I looked at the lady sitting opposite me, I looked at the boy, and I considered my very dirty and dishevelled self. I had not even seen a bath since I left Moscow. I had come through the Peking streets in a Peking dust storm, and I felt a bath was a temptation not to be resisted, wherever that bath was offered; so I arose and followed the boy, and presently Mrs Morrison, coming into her own courtyard, was confronted by a heap of strange luggage, and a boy standing over it with a feather duster, no mere feather duster could have coped with the dirt upon it, but a Chinese servant would attack a hornet's nest with one; it is his badge of office. He looked up at her and remarked, in that friendly and conversational manner with which the Chinese servant makes the wheels of life go smoothly for his Missie when he has her alone.

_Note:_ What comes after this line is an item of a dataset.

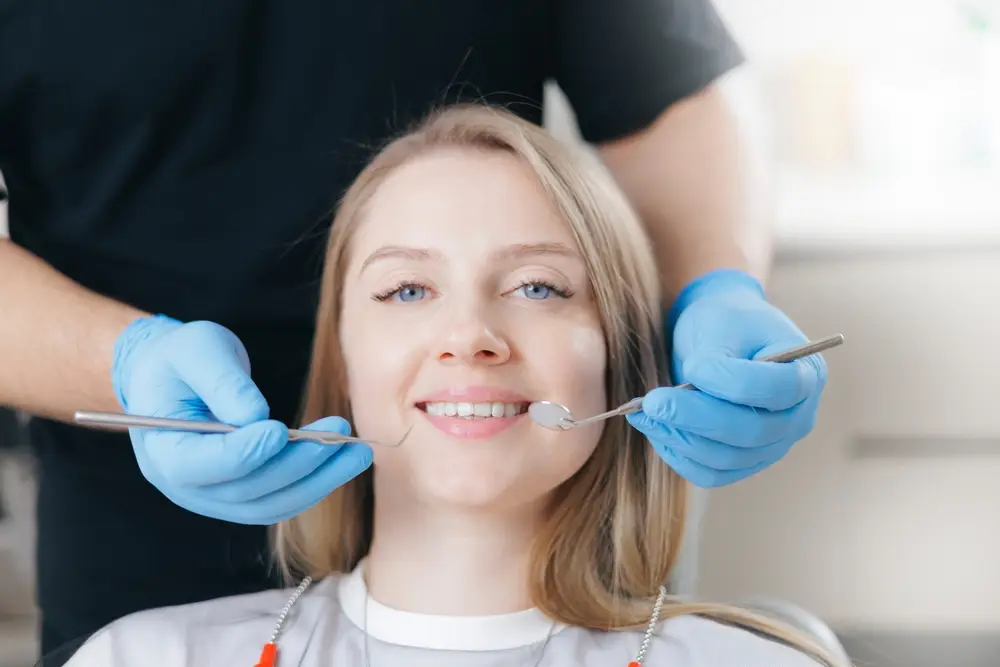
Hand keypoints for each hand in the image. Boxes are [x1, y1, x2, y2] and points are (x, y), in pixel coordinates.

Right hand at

“One piecey gentleman in barf!”

She came and knocked at the bedroom door when I was doing my hair and feeling much more able to face the world, and made me most cordially welcome, and, when I was fully dressed and back in the drawing-room, Dr Morrison appeared, and said he was glad to see me, and no one mentioned that my arrival had been unexpected, till a week later, when the letter I had written saying by what train I was coming, turned up.